Problem to work on: Which lines below contain the string "chart", with case counting? List each of those lines in full.

Records provided:
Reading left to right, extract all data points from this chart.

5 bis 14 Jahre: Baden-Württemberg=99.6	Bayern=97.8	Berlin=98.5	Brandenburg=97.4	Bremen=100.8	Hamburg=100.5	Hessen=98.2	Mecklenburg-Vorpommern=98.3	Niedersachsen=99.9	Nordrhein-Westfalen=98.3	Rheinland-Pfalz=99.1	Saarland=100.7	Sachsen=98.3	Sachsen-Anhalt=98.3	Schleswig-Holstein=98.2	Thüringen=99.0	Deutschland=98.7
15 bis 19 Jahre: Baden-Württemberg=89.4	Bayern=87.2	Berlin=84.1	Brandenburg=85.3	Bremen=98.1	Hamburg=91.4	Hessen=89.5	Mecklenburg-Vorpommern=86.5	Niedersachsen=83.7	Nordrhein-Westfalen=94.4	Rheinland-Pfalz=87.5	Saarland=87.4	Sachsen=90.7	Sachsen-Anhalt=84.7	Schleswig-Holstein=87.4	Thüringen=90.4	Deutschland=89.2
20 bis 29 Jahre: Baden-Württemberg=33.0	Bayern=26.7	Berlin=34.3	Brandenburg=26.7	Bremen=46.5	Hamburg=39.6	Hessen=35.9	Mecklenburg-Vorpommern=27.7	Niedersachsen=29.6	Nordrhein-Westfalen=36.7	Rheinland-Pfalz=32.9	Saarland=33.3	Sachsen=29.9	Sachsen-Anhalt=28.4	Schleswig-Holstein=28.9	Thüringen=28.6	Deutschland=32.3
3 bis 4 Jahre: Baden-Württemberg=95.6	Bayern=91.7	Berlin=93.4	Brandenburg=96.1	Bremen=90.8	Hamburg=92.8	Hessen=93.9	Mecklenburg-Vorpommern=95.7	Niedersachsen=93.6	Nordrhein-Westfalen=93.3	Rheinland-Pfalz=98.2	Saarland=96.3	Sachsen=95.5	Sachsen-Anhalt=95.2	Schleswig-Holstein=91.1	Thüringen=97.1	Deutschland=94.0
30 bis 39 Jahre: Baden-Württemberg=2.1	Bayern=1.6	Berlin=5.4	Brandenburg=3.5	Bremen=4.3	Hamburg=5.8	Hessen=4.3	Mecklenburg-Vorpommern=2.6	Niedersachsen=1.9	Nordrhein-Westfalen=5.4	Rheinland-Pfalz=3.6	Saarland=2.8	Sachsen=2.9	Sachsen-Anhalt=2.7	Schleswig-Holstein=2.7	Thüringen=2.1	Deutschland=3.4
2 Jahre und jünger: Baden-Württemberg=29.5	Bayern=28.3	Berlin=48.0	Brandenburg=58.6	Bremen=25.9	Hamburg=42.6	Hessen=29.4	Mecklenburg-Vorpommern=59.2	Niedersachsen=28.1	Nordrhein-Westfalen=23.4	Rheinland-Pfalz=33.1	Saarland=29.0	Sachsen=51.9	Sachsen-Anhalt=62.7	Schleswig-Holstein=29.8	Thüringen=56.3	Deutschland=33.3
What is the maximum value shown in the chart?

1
==
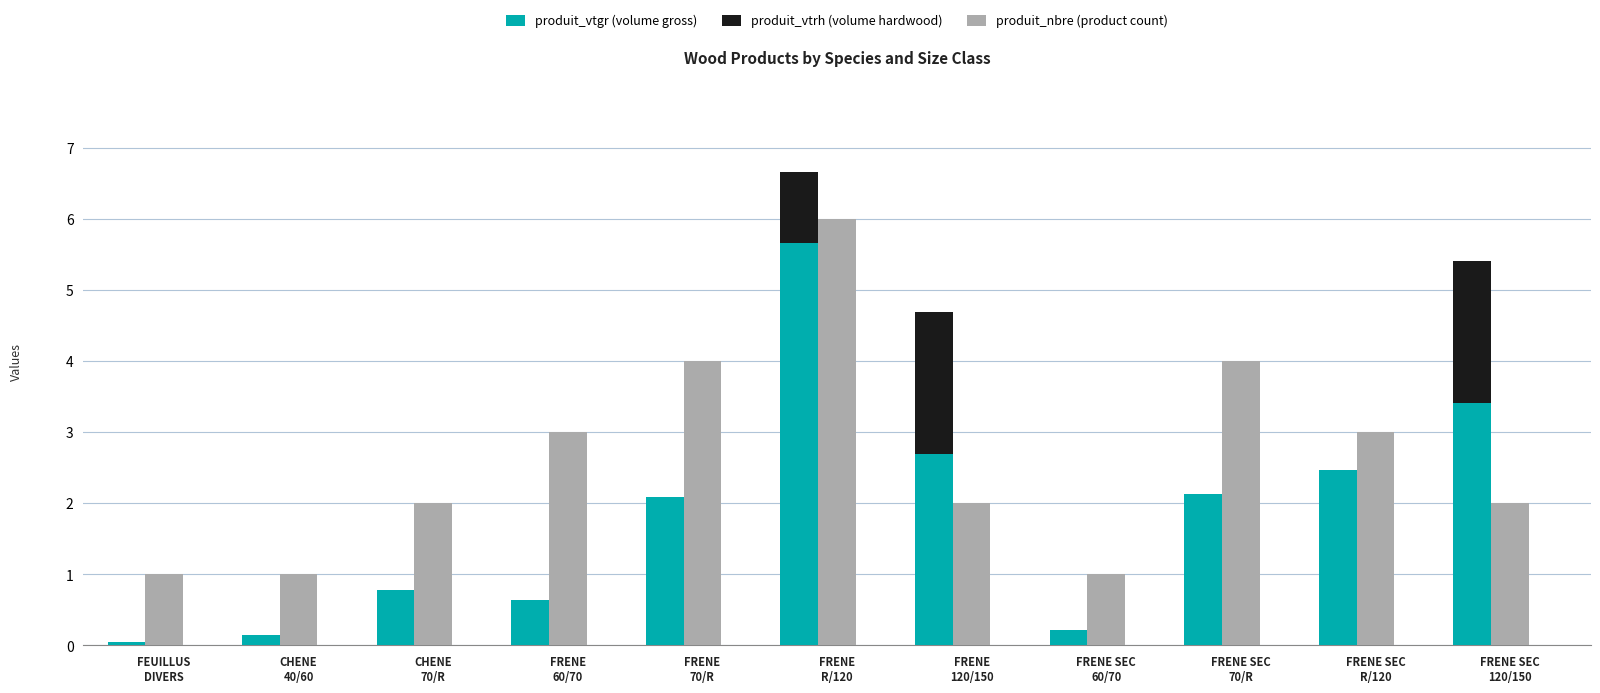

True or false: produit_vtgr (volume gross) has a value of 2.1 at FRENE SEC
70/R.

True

Response below:
Reading left to right, extract all data points from this chart.
What is the maximum value shown in the chart?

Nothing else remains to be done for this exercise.